> Source material:
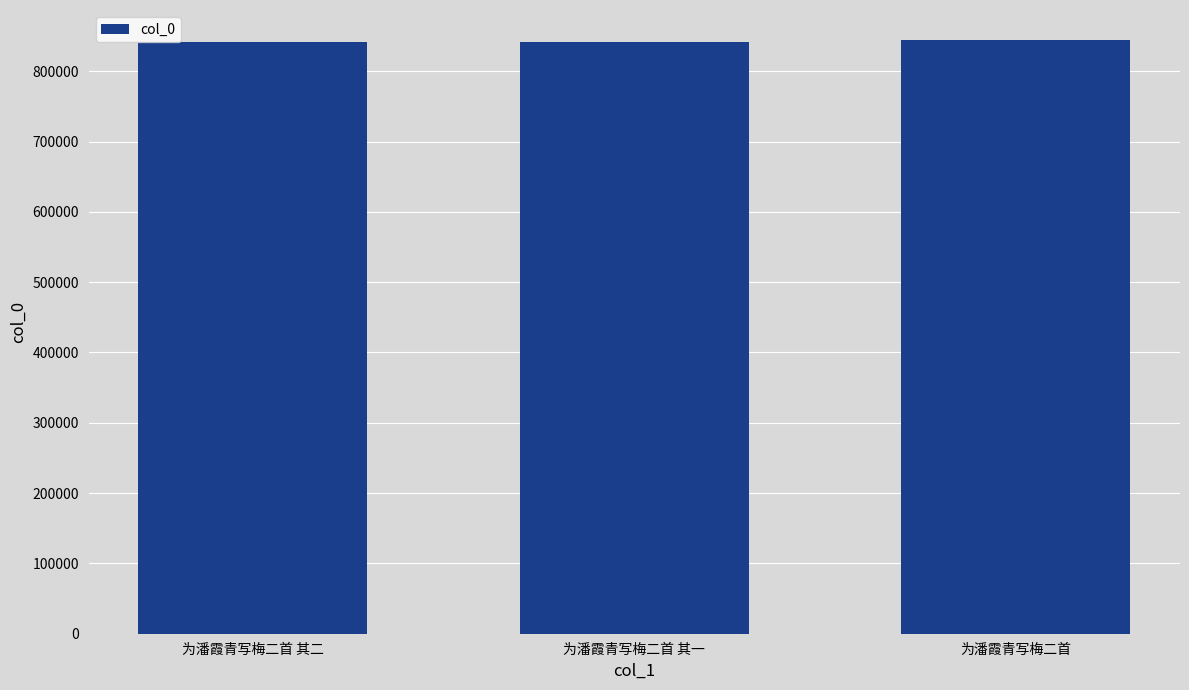

What is the label of the 1st bar from the right?

为潘霞青写梅二首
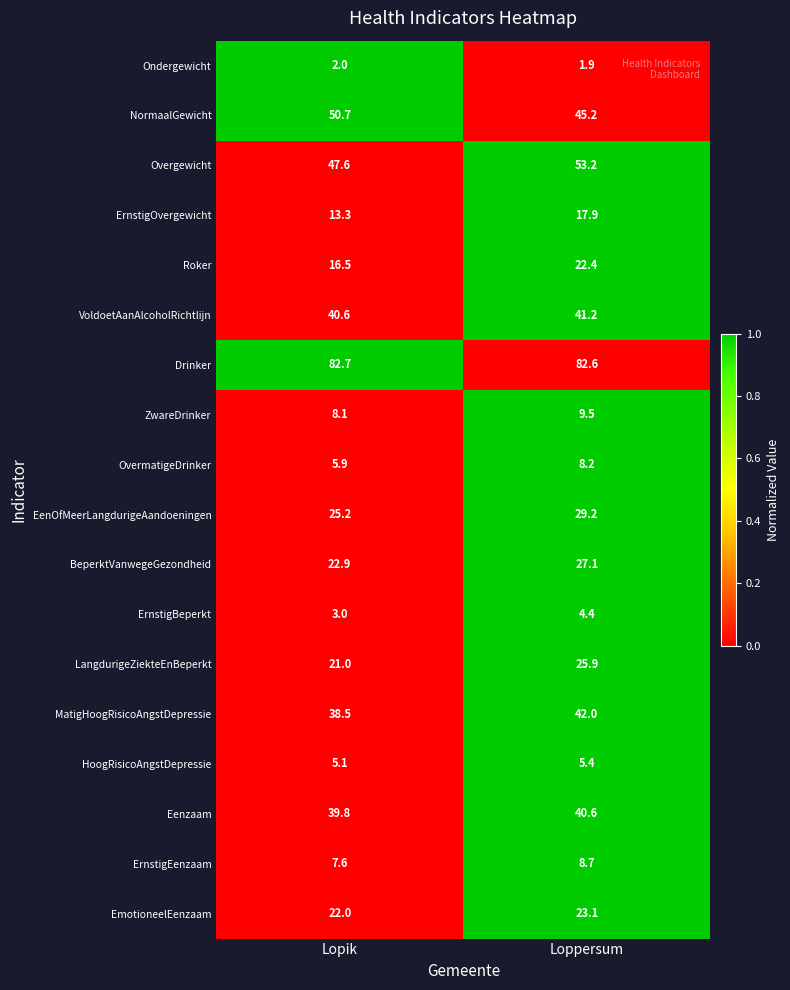

What is the greatest value displayed?

82.7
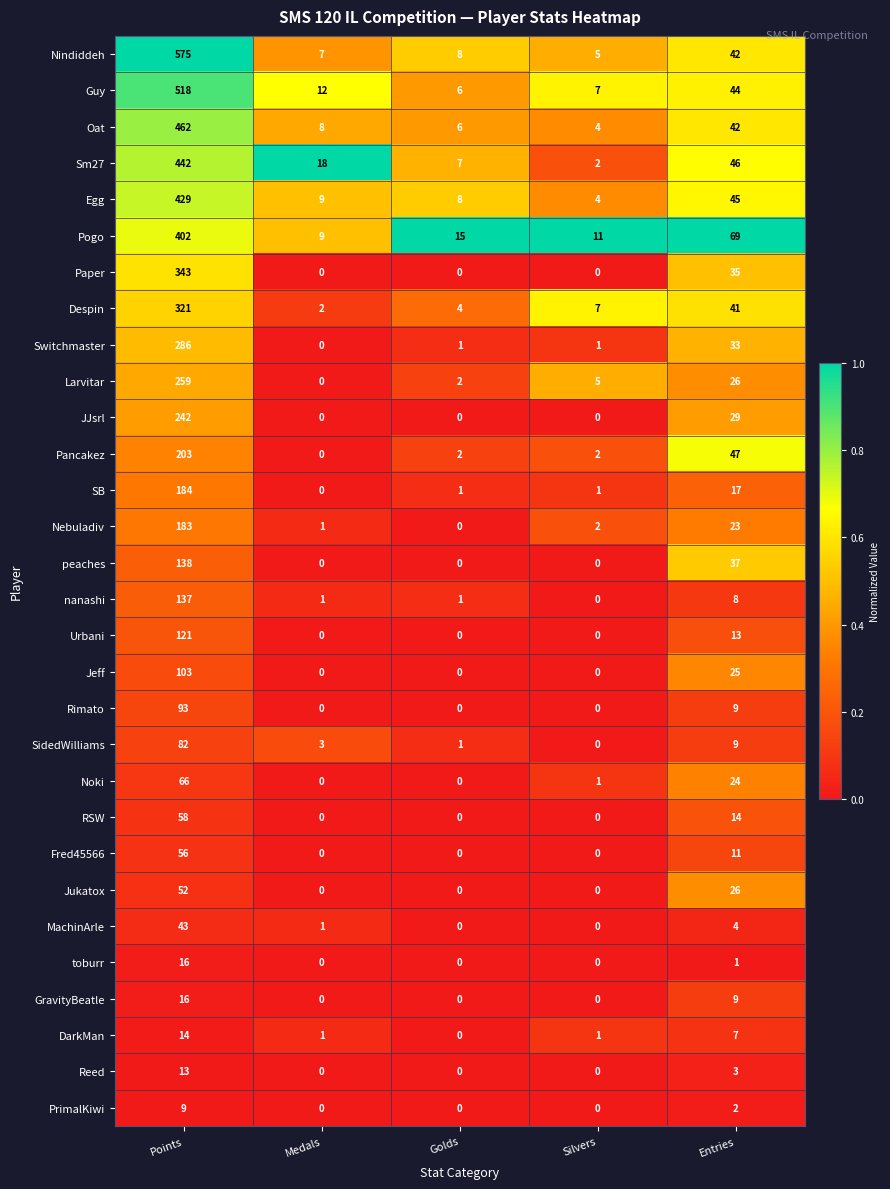

What is the sum of all MachinArle values?

48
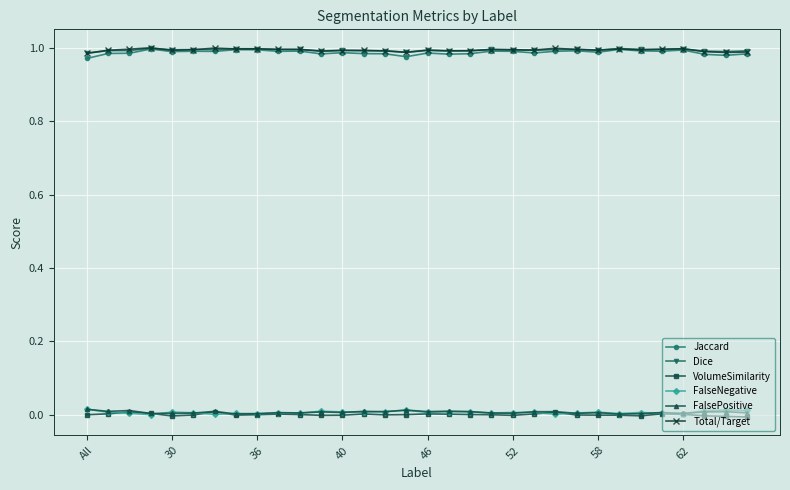

True or false: Jaccard and VolumeSimilarity intersect in this chart.

False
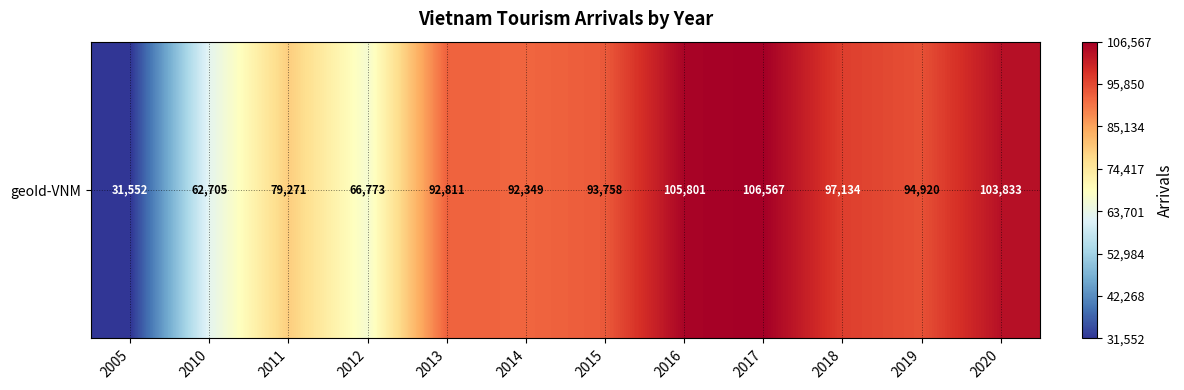

List the labels in order of value, smallest first.

2005, 2010, 2012, 2011, 2014, 2013, 2015, 2019, 2018, 2020, 2016, 2017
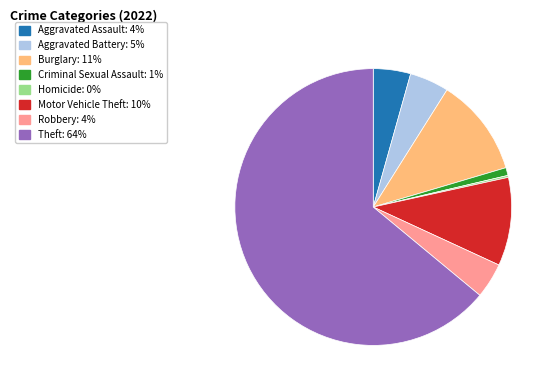

Is there a majority slice in this chart?

Yes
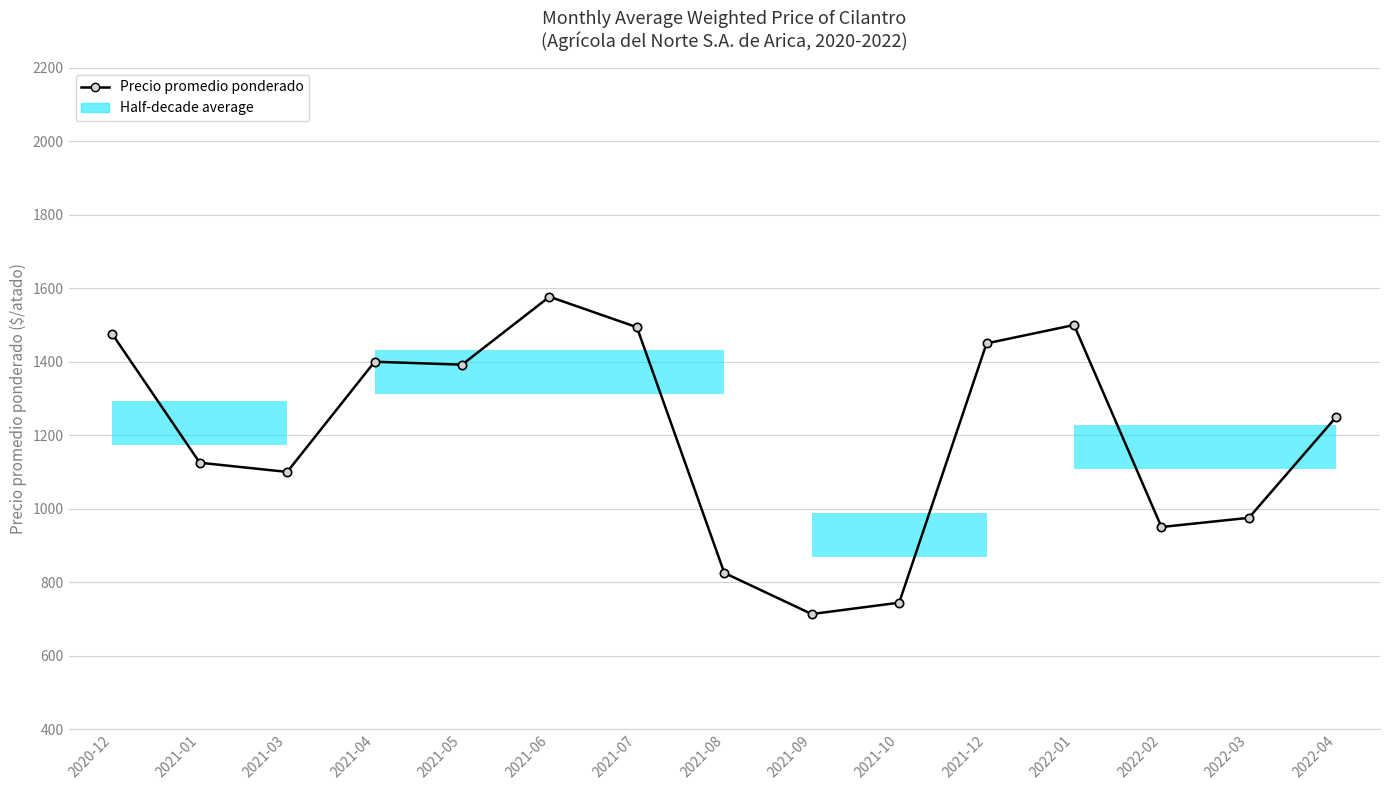

What is the greatest value displayed?

1577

> Problem: Convert the lines above into a Markdown table with the columns "Row" and "Line", numbering each row and skipping blank lines. Leave the pictures out.

> Response to this task:
| Row | Line |
|---|---|
| 1 | What is the label of the 1st bar from the right? |
| 2 | 为潘霞青写梅二首 |
| 3 | What is the greatest value displayed? |
| 4 | 82.7 |
| 5 | What is the sum of all MachinArle values? |
| 6 | 48 |
| 7 | True or false: Jaccard and VolumeSimilarity intersect in this chart. |
| 8 | False |
| 9 | List the labels in order of value, smallest first. |
| 10 | 2005, 2010, 2012, 2011, 2014, 2013, 2015, 2019, 2018, 2020, 2016, 2017 |
| 11 | Is there a majority slice in this chart? |
| 12 | Yes |
| 13 | What is the greatest value displayed? |
| 14 | 1577 |